[About this task]
In the forum post about moving web.config settings into external files, what error appears when the poster adds configSource to the security section?

I have an asp.net WebApi application where I would like to move any configuration that is likely to change out of web.config into an external configuration file.
This will then allow an install update to overwrite the web.config so that it picks up any newer configuration added between version, but preserve other user settings which may vary between deployments.
I have successfully done this with a few sections, eg appSettings.
For appSettings, I have the folliwing in web.config...
<appSettings configSource="config\appSettings.config"/>
And then the external file has the various settings, eg ...
<?xml version="1.0" encoding="utf-8"?>
<appSettings>
<add key="IISSitePrefix" value="http" />
<!--- Set this to True to emit http request debug information to the Event log -->
<add key="EnableHttpDebugTracing" value="false" />
.... etc
I have been trying to do the same with the two configuration settings we need to change to toggle on/off windows authentication, as some deployments will use this, and others will use token based security. To do this I need to move the following out of web.config...
<authentication>
<windowsAuthentication enabled="true" />
</authentication>
<system.web>
<authentication mode="Windows"/>
</system.web>
So for the first tag, I tried the following....
<authentication configSource="config\authentication.config"/>
with the contents of the external file being..
<?xml version="1.0" encoding="utf-8"?>
<authentication>
<windowsAuthentication enabled="true" />
</authentication>
However, when I run this, I get the following error...
The configuration section 'authentication' cannot be read because it is missing a section declaration
I get a similar result when I try the other section.
Does anyone know what this means, or even if it is possible to do the above?
Thanks in advance for any help
[EDIT 1]
After one of the comments I have realised, perhaps my configuration is not quite correct (it was some time ago I first looked at this, and am now revisiting)
Previously, to enable integrated (windows) authentication, I thought you needed two bits of configuration (system.web AND system.webserver)...
<system.web>
<authentication mode="Windows"/>
</system.web>
<system.webServer>
<security>
<authentication>
<windowsAuthentication enabled="true" />
</authentication>
</security>
</system.webServer>
BUT now looking at this post, it appears I only need the <system.webServer> and not <system.web> at all
I removed my <system.web> and I could indeed turn off the intergarted authentication using just the <system.webServer> section.
So, now, what I want to configure in the external file is just the following..
ie if possible I'd like to just move out the <security> section, and leave the rest of the <system.webServer> in web.config.
I tried the following ..
<system.webServer>
<security configSource ="config\authentication.config"/>
</system.webServer>
With the contents of authentication.config being...
<?xml version="1.0" encoding="utf-8"?>
<security>
<authentication>
<windowsAuthentication enabled="true" />
</authentication>
</security>
But now when I try to execute a route I get..
Unrecognized attribute 'configSource'
Config Source:
87:
88: <security configSource ="config\authentication.config"/>
89:
So my (modified) question becomes is there a way to move out the above section?

[Exercise data]

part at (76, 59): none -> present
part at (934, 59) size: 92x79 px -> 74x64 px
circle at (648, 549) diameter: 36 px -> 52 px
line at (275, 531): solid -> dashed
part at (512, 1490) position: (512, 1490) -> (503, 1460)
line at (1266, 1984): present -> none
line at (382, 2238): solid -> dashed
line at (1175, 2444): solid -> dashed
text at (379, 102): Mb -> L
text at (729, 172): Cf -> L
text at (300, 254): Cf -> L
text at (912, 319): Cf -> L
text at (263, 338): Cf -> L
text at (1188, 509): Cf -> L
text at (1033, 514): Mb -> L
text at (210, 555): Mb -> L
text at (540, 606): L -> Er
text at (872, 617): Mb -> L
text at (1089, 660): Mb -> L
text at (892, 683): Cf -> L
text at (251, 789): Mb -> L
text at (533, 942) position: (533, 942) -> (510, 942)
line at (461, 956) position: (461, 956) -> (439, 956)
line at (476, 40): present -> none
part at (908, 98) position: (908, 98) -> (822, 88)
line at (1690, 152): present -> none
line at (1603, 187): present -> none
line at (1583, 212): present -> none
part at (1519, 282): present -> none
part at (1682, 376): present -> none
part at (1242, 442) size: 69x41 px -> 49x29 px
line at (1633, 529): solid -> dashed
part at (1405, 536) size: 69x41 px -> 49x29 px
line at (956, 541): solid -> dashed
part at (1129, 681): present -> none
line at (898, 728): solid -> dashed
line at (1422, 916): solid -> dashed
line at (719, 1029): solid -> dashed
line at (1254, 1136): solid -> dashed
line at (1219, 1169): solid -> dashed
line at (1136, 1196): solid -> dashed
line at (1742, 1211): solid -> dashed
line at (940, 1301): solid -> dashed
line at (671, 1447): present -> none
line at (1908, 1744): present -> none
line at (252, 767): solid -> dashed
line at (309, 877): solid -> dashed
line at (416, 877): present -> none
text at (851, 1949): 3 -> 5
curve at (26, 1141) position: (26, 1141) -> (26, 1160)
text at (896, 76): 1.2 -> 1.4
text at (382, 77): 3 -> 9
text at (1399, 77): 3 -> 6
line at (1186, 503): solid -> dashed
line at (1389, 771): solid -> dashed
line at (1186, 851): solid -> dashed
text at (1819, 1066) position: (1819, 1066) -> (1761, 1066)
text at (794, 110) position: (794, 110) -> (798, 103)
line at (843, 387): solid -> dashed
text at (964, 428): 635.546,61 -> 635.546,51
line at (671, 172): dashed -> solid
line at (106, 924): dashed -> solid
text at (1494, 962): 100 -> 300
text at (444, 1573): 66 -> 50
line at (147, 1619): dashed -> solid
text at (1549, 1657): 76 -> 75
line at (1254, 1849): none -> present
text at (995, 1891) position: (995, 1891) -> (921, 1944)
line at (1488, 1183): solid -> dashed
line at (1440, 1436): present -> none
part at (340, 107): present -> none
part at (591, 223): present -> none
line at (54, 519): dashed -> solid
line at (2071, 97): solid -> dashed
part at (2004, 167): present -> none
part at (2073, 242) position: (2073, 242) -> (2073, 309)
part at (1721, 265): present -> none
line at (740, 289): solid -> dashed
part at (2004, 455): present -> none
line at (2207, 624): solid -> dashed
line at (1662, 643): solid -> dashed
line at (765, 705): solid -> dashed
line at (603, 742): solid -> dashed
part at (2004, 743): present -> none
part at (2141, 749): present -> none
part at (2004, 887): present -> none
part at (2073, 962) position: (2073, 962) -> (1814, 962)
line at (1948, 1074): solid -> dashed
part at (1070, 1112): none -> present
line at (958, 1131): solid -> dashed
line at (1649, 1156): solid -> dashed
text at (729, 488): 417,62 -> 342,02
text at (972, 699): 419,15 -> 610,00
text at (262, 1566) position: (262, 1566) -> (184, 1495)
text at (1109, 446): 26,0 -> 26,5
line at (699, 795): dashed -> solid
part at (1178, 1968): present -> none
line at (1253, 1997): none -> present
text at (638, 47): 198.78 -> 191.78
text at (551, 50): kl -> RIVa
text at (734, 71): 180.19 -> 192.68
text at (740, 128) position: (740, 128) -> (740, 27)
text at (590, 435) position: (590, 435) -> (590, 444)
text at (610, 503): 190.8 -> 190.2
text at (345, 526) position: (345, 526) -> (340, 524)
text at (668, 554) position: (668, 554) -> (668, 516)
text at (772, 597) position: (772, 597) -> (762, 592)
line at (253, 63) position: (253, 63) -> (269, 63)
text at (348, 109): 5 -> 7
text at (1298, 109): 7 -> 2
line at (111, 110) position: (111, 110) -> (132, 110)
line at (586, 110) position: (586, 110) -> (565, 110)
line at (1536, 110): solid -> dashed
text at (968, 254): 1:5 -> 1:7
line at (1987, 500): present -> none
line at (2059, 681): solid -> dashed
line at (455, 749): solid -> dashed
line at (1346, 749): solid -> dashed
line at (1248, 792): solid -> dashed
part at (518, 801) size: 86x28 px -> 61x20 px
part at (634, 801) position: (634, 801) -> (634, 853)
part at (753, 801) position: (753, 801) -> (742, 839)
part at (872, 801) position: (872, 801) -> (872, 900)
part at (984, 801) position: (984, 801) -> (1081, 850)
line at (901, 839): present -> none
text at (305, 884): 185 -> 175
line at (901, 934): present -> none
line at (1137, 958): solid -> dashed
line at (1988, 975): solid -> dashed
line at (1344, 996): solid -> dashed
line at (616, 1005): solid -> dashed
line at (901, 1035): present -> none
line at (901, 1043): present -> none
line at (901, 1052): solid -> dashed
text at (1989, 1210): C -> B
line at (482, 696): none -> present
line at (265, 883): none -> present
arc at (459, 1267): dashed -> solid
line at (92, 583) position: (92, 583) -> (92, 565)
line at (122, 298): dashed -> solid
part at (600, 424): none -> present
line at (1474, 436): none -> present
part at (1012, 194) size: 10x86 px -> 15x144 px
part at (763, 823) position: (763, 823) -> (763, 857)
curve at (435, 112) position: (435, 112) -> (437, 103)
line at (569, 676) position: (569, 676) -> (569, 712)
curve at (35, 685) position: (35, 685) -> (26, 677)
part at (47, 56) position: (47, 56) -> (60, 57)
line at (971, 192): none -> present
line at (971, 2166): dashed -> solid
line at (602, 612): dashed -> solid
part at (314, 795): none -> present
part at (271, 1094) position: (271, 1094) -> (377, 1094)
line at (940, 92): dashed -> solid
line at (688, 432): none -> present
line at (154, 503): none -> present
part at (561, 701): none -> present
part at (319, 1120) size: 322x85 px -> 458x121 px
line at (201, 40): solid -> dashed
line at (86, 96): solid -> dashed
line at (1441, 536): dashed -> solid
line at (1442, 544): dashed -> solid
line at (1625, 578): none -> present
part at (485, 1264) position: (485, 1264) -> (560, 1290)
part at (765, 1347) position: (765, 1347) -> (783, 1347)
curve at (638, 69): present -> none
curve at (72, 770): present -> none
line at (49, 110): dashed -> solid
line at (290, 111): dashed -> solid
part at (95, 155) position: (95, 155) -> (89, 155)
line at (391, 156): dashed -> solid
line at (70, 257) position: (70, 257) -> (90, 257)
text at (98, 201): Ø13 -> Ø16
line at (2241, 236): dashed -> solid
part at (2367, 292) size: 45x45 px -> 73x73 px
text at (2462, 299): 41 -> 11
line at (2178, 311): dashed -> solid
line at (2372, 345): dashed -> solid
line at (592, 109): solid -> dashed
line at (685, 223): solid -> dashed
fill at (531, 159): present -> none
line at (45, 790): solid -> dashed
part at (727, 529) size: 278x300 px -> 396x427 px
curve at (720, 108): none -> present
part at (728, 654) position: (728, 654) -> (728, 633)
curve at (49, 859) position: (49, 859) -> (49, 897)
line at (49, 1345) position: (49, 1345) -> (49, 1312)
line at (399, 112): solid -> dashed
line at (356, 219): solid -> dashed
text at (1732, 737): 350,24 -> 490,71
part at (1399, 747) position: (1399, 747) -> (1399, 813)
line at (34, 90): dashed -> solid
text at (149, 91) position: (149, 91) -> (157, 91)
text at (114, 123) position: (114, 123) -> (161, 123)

[Written answer]
Unrecognized attribute 'configSource'